Stored data entries:
----

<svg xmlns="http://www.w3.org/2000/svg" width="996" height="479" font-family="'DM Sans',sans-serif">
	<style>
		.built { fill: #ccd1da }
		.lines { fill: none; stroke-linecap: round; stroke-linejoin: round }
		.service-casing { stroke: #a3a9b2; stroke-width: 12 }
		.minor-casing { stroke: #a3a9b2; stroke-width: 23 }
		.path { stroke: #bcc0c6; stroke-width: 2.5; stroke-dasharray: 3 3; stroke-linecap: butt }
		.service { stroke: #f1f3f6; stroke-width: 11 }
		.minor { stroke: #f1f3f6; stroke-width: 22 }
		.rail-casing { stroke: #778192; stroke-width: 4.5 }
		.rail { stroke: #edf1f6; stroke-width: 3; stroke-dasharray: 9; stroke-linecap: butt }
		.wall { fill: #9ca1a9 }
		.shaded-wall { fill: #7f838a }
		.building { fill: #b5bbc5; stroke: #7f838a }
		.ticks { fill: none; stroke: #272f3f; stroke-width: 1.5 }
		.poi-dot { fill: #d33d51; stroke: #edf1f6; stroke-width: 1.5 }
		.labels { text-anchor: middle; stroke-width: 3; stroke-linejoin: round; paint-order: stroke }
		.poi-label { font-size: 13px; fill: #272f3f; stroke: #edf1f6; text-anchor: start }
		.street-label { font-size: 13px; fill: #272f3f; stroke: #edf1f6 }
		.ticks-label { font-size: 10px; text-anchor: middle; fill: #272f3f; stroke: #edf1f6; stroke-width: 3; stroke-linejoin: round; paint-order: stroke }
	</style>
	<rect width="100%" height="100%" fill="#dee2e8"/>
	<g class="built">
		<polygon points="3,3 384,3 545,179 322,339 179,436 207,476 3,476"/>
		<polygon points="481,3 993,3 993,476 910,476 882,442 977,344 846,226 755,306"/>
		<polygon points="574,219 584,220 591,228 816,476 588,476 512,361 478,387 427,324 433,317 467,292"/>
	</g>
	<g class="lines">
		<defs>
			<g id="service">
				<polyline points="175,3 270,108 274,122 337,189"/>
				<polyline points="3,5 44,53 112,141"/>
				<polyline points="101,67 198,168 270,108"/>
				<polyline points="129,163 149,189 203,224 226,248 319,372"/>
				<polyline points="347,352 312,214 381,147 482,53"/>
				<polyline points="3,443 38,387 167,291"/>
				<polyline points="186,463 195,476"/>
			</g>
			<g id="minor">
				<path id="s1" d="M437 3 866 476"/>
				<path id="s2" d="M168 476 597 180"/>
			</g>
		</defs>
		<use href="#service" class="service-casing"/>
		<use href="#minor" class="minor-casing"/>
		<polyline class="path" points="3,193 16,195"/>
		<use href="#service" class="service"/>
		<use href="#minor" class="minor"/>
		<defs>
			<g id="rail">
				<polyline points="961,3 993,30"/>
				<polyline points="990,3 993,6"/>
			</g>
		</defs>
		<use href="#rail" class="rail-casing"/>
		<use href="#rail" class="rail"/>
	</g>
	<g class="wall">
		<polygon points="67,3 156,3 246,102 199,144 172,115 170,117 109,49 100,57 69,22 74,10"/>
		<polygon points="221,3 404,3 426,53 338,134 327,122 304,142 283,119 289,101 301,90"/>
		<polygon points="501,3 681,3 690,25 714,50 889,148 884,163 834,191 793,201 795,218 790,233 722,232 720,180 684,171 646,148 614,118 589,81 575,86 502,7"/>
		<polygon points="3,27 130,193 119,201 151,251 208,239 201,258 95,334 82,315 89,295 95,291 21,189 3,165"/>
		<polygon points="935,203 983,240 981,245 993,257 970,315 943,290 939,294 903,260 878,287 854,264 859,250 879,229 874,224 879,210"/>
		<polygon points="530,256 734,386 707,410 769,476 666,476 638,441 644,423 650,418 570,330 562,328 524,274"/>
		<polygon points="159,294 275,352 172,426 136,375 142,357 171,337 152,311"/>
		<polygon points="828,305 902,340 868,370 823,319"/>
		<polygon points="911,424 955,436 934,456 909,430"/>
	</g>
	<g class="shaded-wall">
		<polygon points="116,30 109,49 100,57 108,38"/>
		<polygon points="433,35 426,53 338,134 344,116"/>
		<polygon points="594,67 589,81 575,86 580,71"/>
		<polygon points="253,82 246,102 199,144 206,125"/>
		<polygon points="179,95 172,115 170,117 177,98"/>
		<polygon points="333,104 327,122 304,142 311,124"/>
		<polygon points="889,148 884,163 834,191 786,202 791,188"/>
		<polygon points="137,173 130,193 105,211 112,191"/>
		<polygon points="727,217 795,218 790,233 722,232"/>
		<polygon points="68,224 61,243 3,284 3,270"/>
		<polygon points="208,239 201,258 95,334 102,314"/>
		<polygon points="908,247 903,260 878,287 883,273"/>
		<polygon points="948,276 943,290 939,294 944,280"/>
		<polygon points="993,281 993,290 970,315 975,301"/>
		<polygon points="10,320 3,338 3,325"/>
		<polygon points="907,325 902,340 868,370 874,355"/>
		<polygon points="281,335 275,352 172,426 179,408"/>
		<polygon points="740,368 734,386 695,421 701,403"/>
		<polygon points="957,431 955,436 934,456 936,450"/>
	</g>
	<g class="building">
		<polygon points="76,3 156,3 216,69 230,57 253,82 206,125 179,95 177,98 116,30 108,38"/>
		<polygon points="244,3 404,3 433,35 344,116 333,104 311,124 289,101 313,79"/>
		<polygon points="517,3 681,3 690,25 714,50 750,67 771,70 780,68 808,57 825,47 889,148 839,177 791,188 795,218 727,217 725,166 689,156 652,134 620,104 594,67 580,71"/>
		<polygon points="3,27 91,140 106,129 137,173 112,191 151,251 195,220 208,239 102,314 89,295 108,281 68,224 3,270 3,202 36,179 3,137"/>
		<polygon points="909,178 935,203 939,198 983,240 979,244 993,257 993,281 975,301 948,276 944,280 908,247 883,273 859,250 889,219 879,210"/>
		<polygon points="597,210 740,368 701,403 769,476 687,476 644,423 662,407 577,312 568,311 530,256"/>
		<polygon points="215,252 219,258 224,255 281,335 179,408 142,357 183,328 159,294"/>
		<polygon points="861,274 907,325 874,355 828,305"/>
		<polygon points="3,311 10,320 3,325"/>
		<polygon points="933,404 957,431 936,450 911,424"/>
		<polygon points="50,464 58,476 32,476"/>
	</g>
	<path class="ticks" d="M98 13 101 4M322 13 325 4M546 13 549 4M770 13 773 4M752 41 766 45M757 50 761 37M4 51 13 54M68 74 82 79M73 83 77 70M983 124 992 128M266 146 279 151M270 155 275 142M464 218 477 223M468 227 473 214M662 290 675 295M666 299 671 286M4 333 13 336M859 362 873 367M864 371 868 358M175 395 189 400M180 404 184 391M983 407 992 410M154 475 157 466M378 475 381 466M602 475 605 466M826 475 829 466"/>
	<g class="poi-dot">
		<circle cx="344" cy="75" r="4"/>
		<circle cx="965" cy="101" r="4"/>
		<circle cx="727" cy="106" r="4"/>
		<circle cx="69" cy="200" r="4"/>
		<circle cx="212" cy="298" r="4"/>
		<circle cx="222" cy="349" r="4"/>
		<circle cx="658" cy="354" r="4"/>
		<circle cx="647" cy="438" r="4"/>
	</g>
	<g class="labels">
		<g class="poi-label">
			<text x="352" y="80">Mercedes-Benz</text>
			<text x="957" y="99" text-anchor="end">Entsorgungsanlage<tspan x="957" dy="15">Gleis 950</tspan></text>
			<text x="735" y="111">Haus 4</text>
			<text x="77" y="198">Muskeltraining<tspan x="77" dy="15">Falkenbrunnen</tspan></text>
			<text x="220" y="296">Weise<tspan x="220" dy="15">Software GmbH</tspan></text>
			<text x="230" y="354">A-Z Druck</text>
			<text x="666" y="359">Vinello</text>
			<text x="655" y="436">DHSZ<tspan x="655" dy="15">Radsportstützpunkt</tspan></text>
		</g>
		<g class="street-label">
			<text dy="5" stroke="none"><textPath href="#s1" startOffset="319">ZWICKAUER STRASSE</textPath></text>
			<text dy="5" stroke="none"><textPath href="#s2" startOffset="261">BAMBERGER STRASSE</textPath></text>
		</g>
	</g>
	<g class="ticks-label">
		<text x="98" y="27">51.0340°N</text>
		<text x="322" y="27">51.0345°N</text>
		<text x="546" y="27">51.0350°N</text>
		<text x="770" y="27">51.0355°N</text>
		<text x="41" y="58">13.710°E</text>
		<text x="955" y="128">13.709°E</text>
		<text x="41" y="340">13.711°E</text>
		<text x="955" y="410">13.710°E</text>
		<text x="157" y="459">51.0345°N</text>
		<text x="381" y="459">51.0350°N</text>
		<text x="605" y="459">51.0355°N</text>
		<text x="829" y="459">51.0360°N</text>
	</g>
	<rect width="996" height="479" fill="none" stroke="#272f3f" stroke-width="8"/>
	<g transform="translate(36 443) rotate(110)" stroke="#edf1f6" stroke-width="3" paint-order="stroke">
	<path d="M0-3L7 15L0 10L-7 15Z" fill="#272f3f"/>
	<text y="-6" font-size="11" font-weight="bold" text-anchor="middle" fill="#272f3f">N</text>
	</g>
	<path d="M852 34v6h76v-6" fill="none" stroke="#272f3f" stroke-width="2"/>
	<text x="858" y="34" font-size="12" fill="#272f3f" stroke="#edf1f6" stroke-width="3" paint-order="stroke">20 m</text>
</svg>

----

Among the records above, find each line holding the string "lines" and pull it out.

		.lines { fill: none; stroke-linecap: round; stroke-linejoin: round }
	<g class="lines">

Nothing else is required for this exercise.